UW SSEC Lustre Statistics How-To
Introduction
This guide will take the user step-by-step through the Lustre Monitoring deployment that the Space Science and Engineering Center uses for monitoring all of its Lustre file systems. The author of this guide is Andrew Wagner ([email protected]).
Building the Lustre Monitoring Deployment
Setting up an OMD Monitoring Server
The first thing that we needed for our new monitoring deployment was a monitoring server. We were already using Check_MK with Nagios on our older monitoring server but the Open Monitoring Distribution nicely ties all of the components together. The distribution is available at http://omdistro.org/ and installs via RPM.
On a newly deployed Centos6 machine, I installed the OMD-1.20 RPM. This takes care of all of the work of installing Nagios, Check_MK, PNP4Nagios, etc.
After installation, I created the new OMD monitoring site:
omd create ssec
This creates a new site that runs its own stack of Apache, Nagios, Check_MK and everything else in the OMD distribution. Now we can start the site:
omd start ssec
You can now nagivate to http://example.fqdn.com/sitename of your server, i.e. http://example.ssec.wisc.edu/ssec and login with the default OMD credentials.

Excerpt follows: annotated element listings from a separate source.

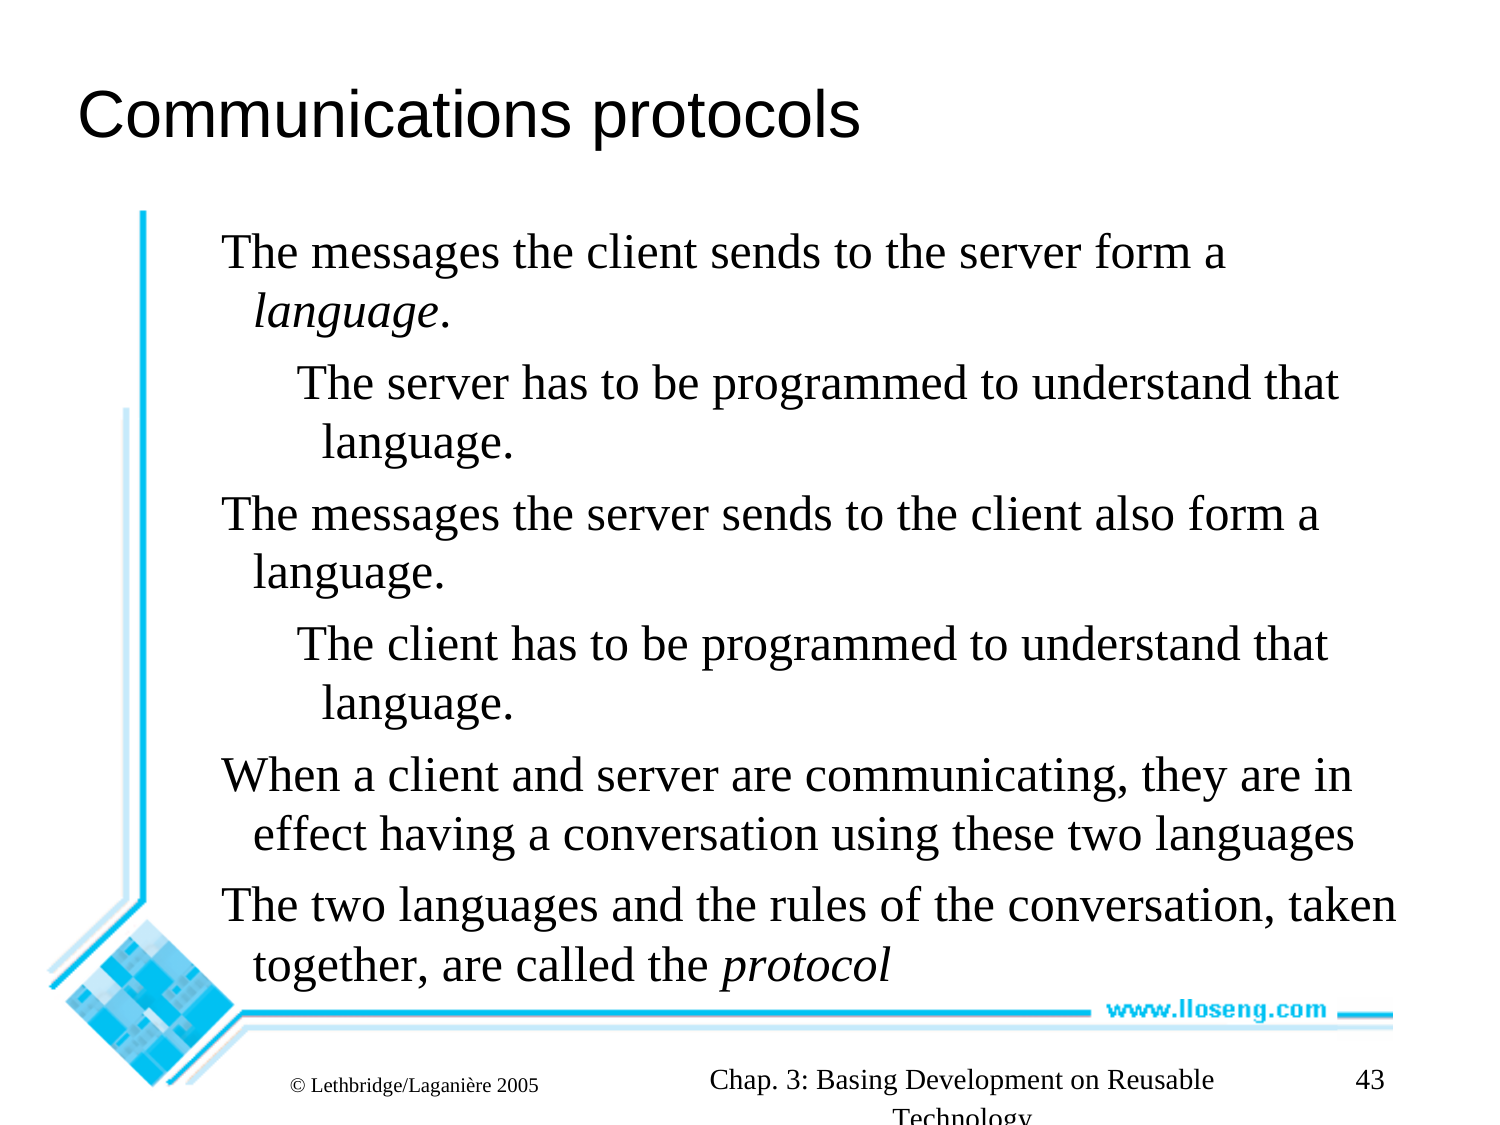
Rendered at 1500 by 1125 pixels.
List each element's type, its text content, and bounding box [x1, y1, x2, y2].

text_box © Lethbridge/Laganière 2005 [275, 1062, 601, 1125]
text_box 15 [1325, 1050, 1401, 1125]
text_box Chap. 3: Basing Development on Reusable Technology [624, 1050, 1300, 1125]
picture [35, 199, 1363, 1089]
list The messages the client sends to the server form a language. The server has to be programmed to understand that language. The messages the server sends to the client also form a language. The client has to be programmed to understand that language. When a client and server are communicating, they are in effect having a conversation using these two languages The two languages and the rules of the conversation, taken together, are called the protocol [174, 212, 1413, 1005]
picture [1258, 1005, 1262, 1015]
title Communications protocols [62, 37, 1413, 188]
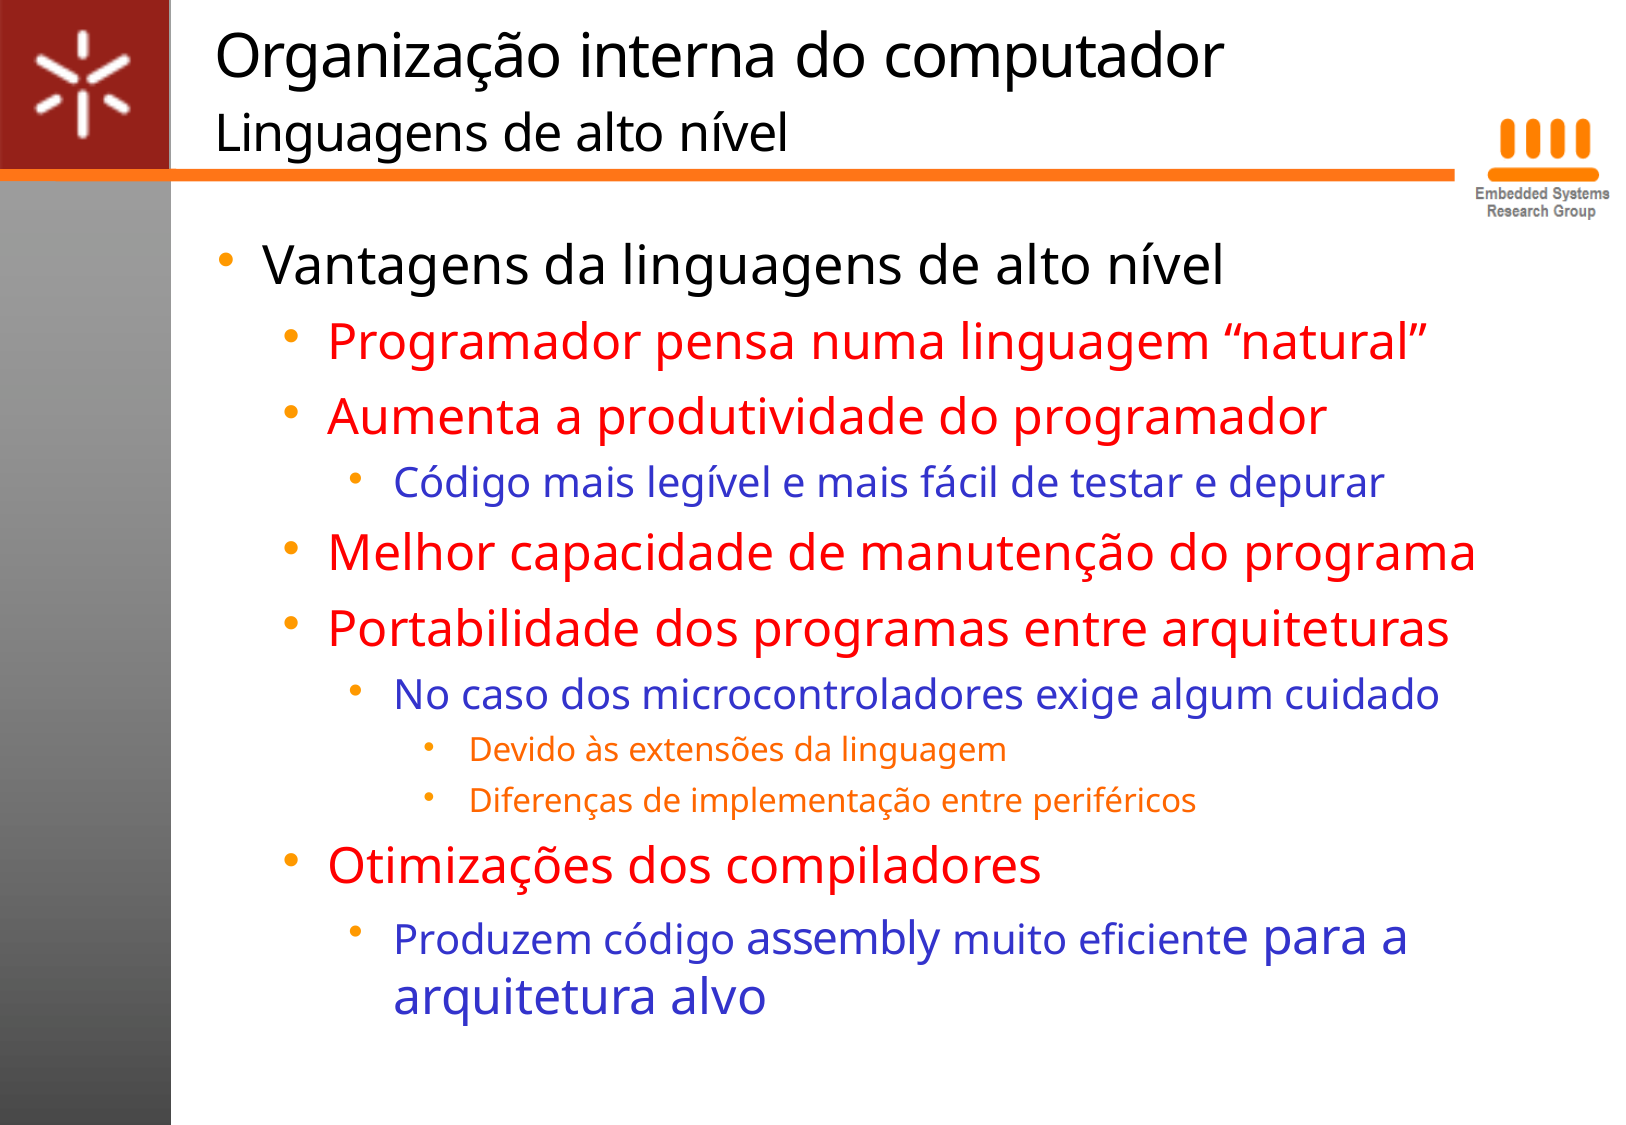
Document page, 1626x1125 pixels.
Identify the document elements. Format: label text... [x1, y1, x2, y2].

picture [1475, 118, 1610, 220]
picture [0, 182, 171, 1125]
title Organização interna do computador Linguagens de alto nível [212, 16, 1359, 234]
text_box Vantagens da linguagens de alto nível Programador pensa numa linguagem “natural” Aumenta a produtividade do programador Código mais legível e mais fácil de testar e depurar Melhor capacidade de manutenção do programa Portabilidade dos programas entre arquiteturas No caso dos microcontroladores exige algum cuidado Devido às extensões da linguagem Diferenças de implementação entre periféricos Otimizações dos compiladores Produzem código assembly muito eficiente para a arquitetura alvo [215, 212, 1576, 1025]
picture [0, 0, 171, 169]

We chose to setup LDAPS authentication versus our Active Directory server to manage authentication. There is a good discussion of how to do this here: https://mathias-kettner.de/checkmk_multisite_ldap_integration.html
Additionally, we setup HTTPS for our web access: http://lists.mathias-kettner.de/pipermail/checkmk-en/2014-May/012225.html
At this point, you can start configuring your monitoring server to monitor hosts! Check_MK has a lot of configuration options, but it's a lot better than managing Nagios configurations by hand.